Okay. We have a question here from the audience.
Yeah.
You have about $8 billion of cash on the balance sheet.
Yeah.
M&A has been a hot topic for the stock.
Yeah.
Knowing you like to build your tech stack from the bottom up, should investors be thinking more about M&A from the lens of smaller tuck-ins?
Yeah. I think you are going to see Zoom acquire more. I think you already saw that a little bit here. I'm not here to signal what's in our pipeline or anything of that nature. But look, I think similar to maybe the red thread, like Zoom, you know, is evolving and changing from where it had been, which was sort of traditionally whoever asked the question out there, very much like a bottoms-up build, you know? And I think we're learning to branch out. Workvivo was a great acquisition for us, but I think in an era where a lot of companies are out there and well-priced, in an era where AI and things are moving very fast, it makes sense that we would sort of broaden our focus much more to where it had historically been to one of inorganic.
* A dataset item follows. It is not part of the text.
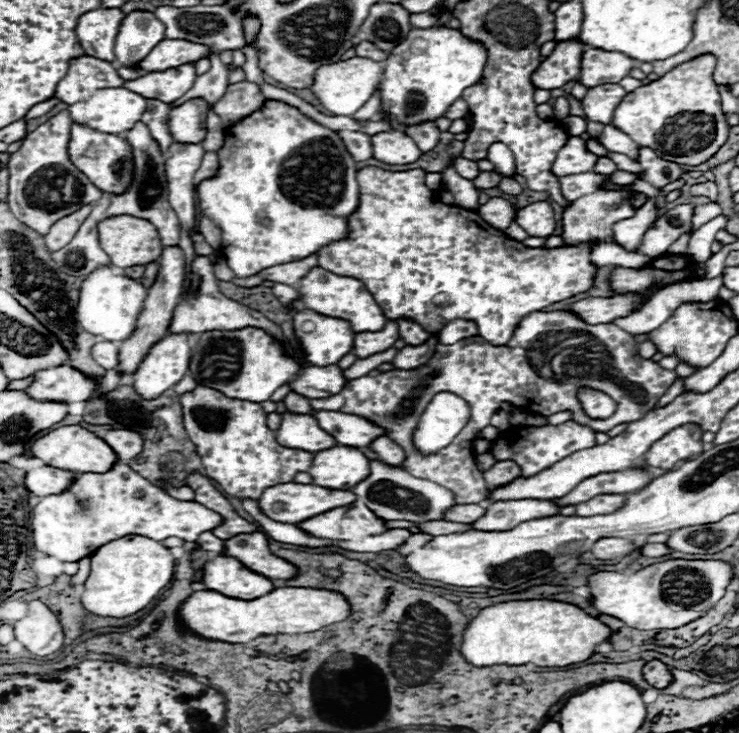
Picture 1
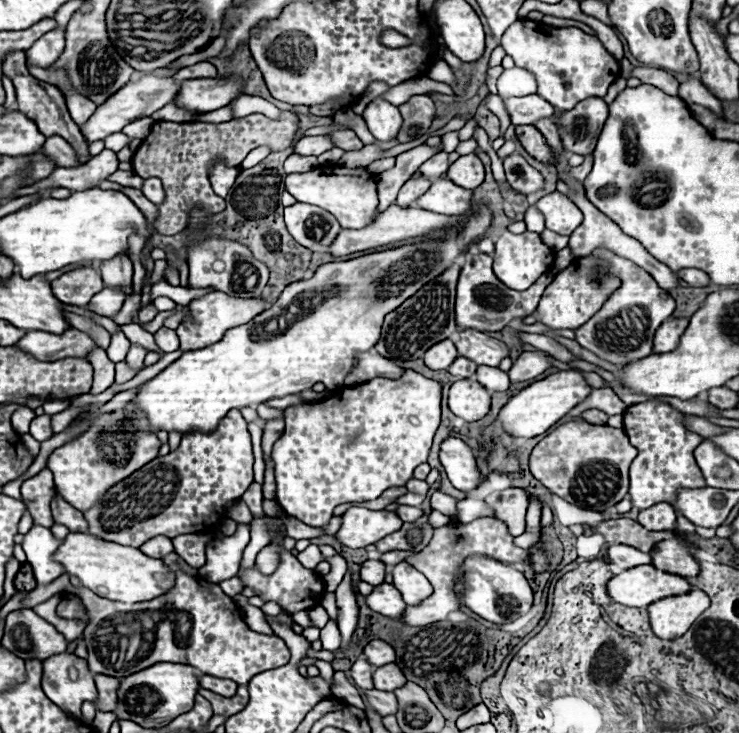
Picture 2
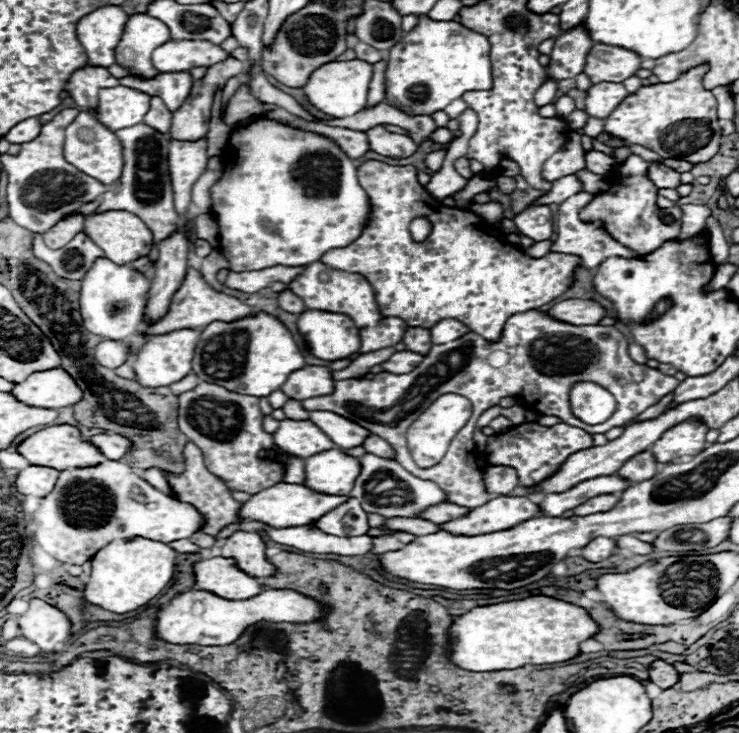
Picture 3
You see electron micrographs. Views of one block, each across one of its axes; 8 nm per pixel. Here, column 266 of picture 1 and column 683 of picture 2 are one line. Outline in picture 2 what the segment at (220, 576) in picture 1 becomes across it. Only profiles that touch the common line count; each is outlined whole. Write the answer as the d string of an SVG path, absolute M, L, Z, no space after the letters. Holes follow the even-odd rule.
M652 564L628 568L610 578L606 584L612 600L628 608L646 608L660 598L686 594L690 588L692 586L686 582L686 578L660 572Z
To the nature of kind of maybe implied in there, how will we think about it? What zip code are we talking about in terms of acquisitions? Look, I kind of have three things in my head that I look at with any acquisition. One is we have to be thoughtful and disciplined not only to the acquisition, but to an integration plan. Having seen a company, you know, and how hard it is to actually create value after the fact, that has to be key. Strategic synergies has to be sort of the second one, and then obviously it has to be sound financially, meaning inflect the growth rate. And so look, I think when you take those principles, the broad market backdrop that I talked about, I think for Zoom it probably means that we will do more small to medium-sized acquisitions.
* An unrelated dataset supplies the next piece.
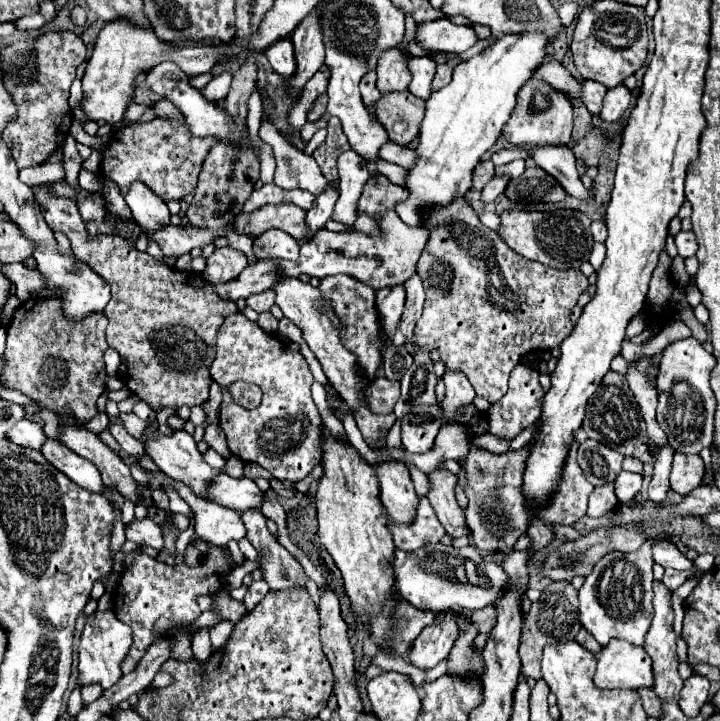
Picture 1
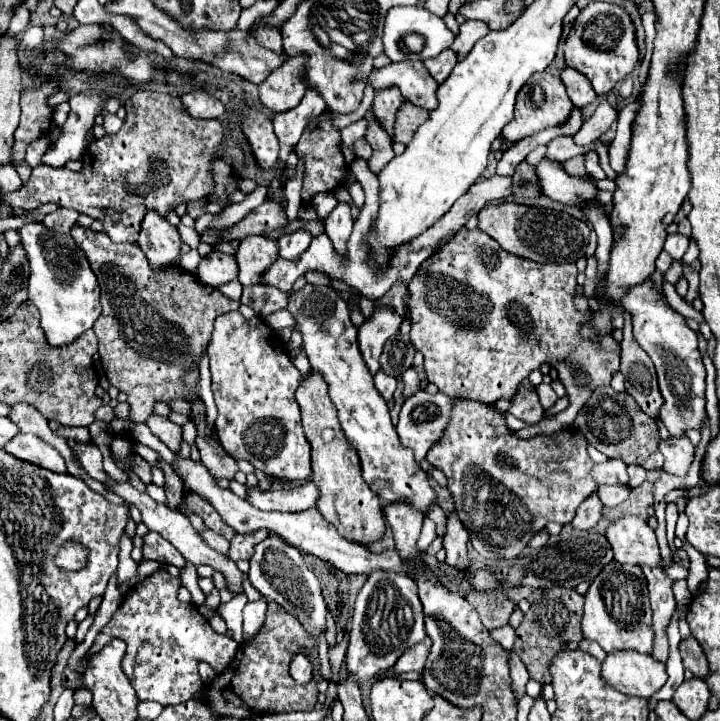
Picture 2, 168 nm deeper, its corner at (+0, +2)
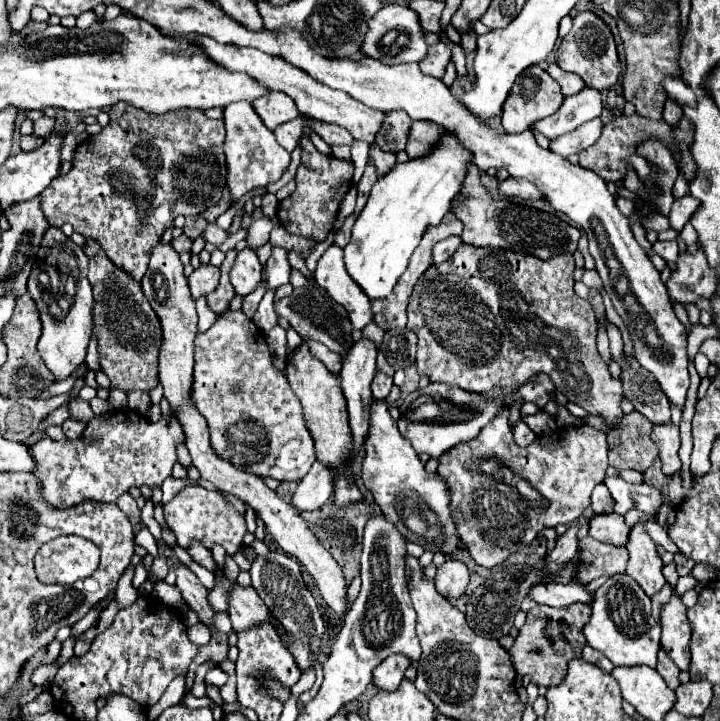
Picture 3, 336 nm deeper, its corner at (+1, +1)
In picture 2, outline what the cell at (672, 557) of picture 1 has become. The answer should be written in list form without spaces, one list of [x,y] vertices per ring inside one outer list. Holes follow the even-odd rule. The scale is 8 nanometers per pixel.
[[[622,516],[606,528],[606,538],[620,564],[662,566],[654,530],[640,516]]]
Think about Workvivo, which had been our previous one, Bonsai and BrightHire, which we talked about more on the small side.
Got it. Okay. As you look out to next year and you think about incremental revenue dollars, would you expect Zoom Phone, which has been growing quite nicely, to have the most incremental revenue dollars, or do you think some of the newer products like the ZCX, like Zoom Customer Experience , Zoom Virtual Agent will start to, you know, maybe ramp and be more on the incremental revenue dollar side?
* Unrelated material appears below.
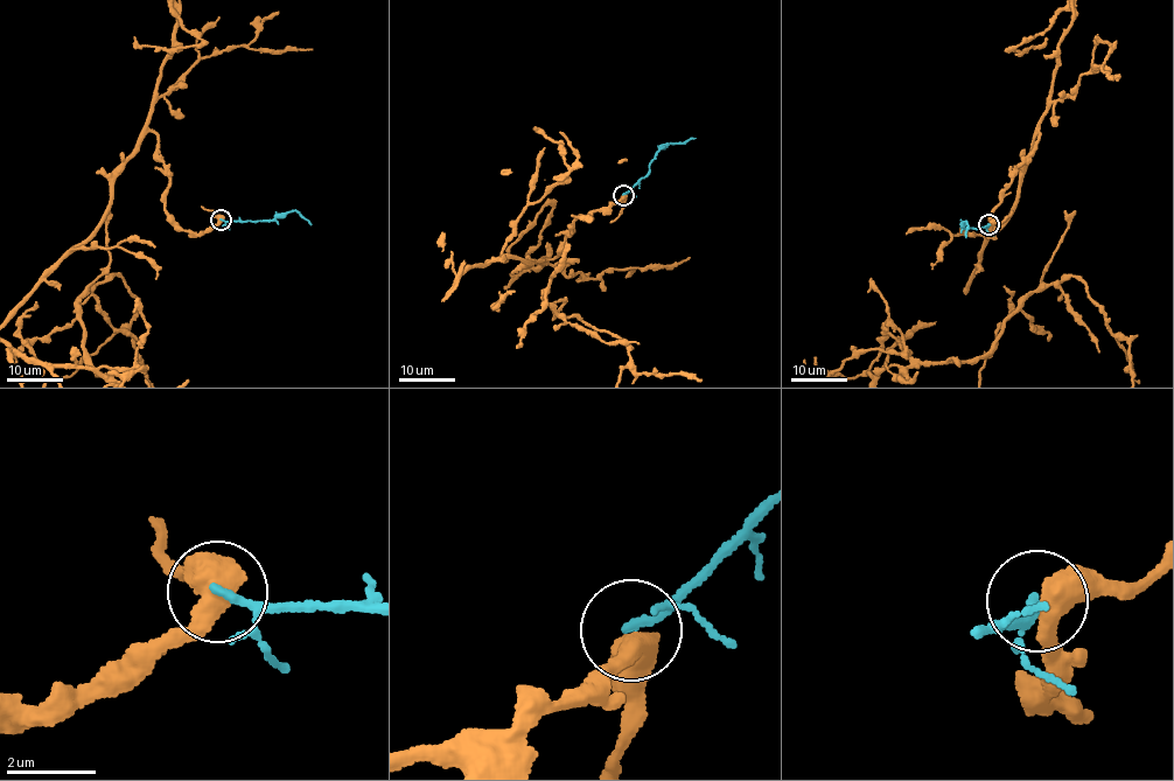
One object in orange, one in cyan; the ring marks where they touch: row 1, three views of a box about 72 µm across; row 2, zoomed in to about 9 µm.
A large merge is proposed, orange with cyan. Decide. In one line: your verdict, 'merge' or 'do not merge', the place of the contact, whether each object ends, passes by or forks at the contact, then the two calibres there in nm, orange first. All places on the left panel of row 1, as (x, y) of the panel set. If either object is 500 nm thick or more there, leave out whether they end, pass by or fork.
do not merge | (221, 220) | 550/130 nm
Yeah. And look, I think we'll see a continuation of what we have seen, which is Zoom Phone continuing to be sort of in the mid-teens. We've said with contact center that it'll be high double digit. I'm not signaling, you know, anything forward-looking beyond what I've said, but I think both of those will continue as they are today to be growth drivers for us. The other thing that I might say is that there's, they play off one another, right? It's not this versus that. It's quite oftentimes, and the stat I always like to talk about is in our top 10 deals, 50% of them have both, right? Because customers don't want to be changing platforms as they talk to their customers, come back in, you know, resolve things, go back out, you know, have the phone communication. So I think there's a natural synergy of both.
You know, I would say we're excited about both. They're both integral to our growth rate. Then the third one, you know, that I'd call out is just sort of those new vectors of AI growth. Look, those are sort of smaller in nature right now, but ones that I think there's a ton of potential for. I mean, look at some of the big names in even two quarters in our horizontal stuff. Look at the potential of new vertical value and things like BrightHire. We look to the future in Zoom and get really excited about what the company has already been changing, reintroducing ourselves to the market, and then a lot of vectors that really can increase our growth rate going forward.
Got it.
Yeah.
I think that's about all the time we have today.
Okay.
So thank you very much for joining us, Michelle.
Love the shirt. So thank you very much.